Any suggestions would be most welcome.

Cheers.

Brett


----------



## koala (Mar 27, 2005)

Hi Brett, welcome to TSF

The picture quality looks great considering you've managed to fit 2mins30 into just 5mb. The sound quality isn't quite as good though, sounds a bit tinny.

I'm no video expert, so I'll leave the advice to the others, but to give us something to work with.... what settings did you use in Movie Maker?

If you're looking to reduce the filesize, you could change the audio from 32000Hz stereo to 22000Hz mono.

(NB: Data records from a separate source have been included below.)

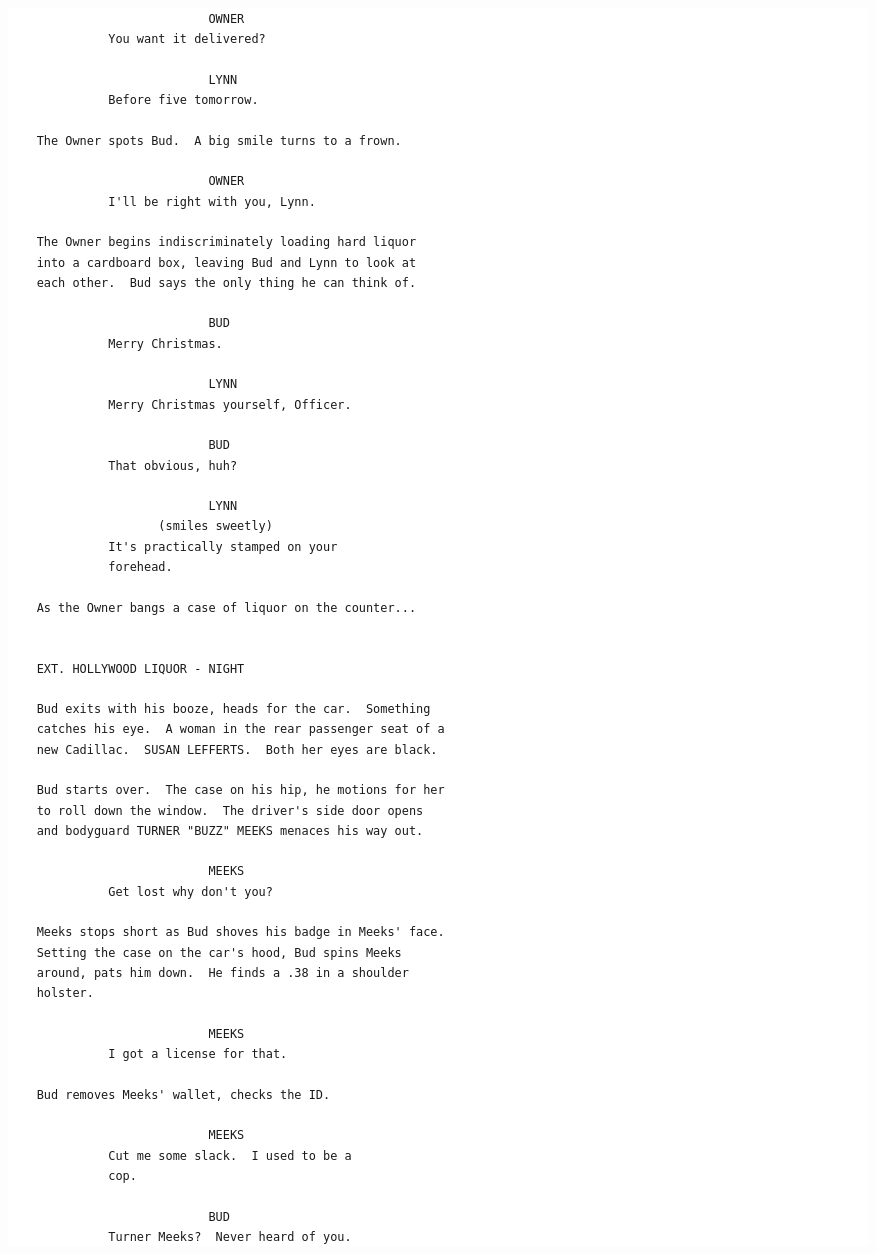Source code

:                                 OWNER
                  You want it delivered?

                                LYNN
                  Before five tomorrow.

        The Owner spots Bud.  A big smile turns to a frown.

                                OWNER
                  I'll be right with you, Lynn.

        The Owner begins indiscriminately loading hard liquor
        into a cardboard box, leaving Bud and Lynn to look at
        each other.  Bud says the only thing he can think of.

                                BUD
                  Merry Christmas.

                                LYNN
                  Merry Christmas yourself, Officer.

                                BUD
                  That obvious, huh?

                                LYNN
                         (smiles sweetly)
                  It's practically stamped on your
                  forehead.

        As the Owner bangs a case of liquor on the counter...


        EXT. HOLLYWOOD LIQUOR - NIGHT

        Bud exits with his booze, heads for the car.  Something
        catches his eye.  A woman in the rear passenger seat of a
        new Cadillac.  SUSAN LEFFERTS.  Both her eyes are black.

        Bud starts over.  The case on his hip, he motions for her
        to roll down the window.  The driver's side door opens
        and bodyguard TURNER "BUZZ" MEEKS menaces his way out.

                                MEEKS
                  Get lost why don't you?

        Meeks stops short as Bud shoves his badge in Meeks' face.
        Setting the case on the car's hood, Bud spins Meeks
        around, pats him down.  He finds a .38 in a shoulder
        holster.

                                MEEKS
                  I got a license for that.

        Bud removes Meeks' wallet, checks the ID.

                                MEEKS
                  Cut me some slack.  I used to be a
                  cop.

                                BUD
                  Turner Meeks?  Never heard of you.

If you're looking to improve the video quality, try a different codec like divX instead of WMV and increase the dimensions from 320x240. This will give a sharper image in fullscreen but at the expense of filesize.


----------



## ebackhus (Apr 21, 2005)

I'm at work so I can't view or hear the clip. Koala's suggestions are right on target. Is the audio in it stereo or monoraul? If it's monoraul you can knock the frequency down to 20Khz with almost no loss in overall quality. WMV is a decent encoder, but XviD will give you more bang for your digital buck (file size).


----------



## Brett_C (Nov 23, 2006)

Thanks guys, great suggestions I will have a play with them and see how it goes.

Cheers


----------



## zuluclayman (Dec 16, 2005)

When making videos I use premier elements (you can use whatever editing software you have) and export it at top quality in both sound and video. This makes for large file sizes. I then use Auto Gordian Knot free compression software. This allows you to choose amount of compression and codecs include divX and Xvid - you can choose a target size or a target percentage in quality. Post editing compression always seems to give better results than using high compression codecs within the editing software. best of all AGK is free! download all the addons which include audio codecs and VirtualDub.


----------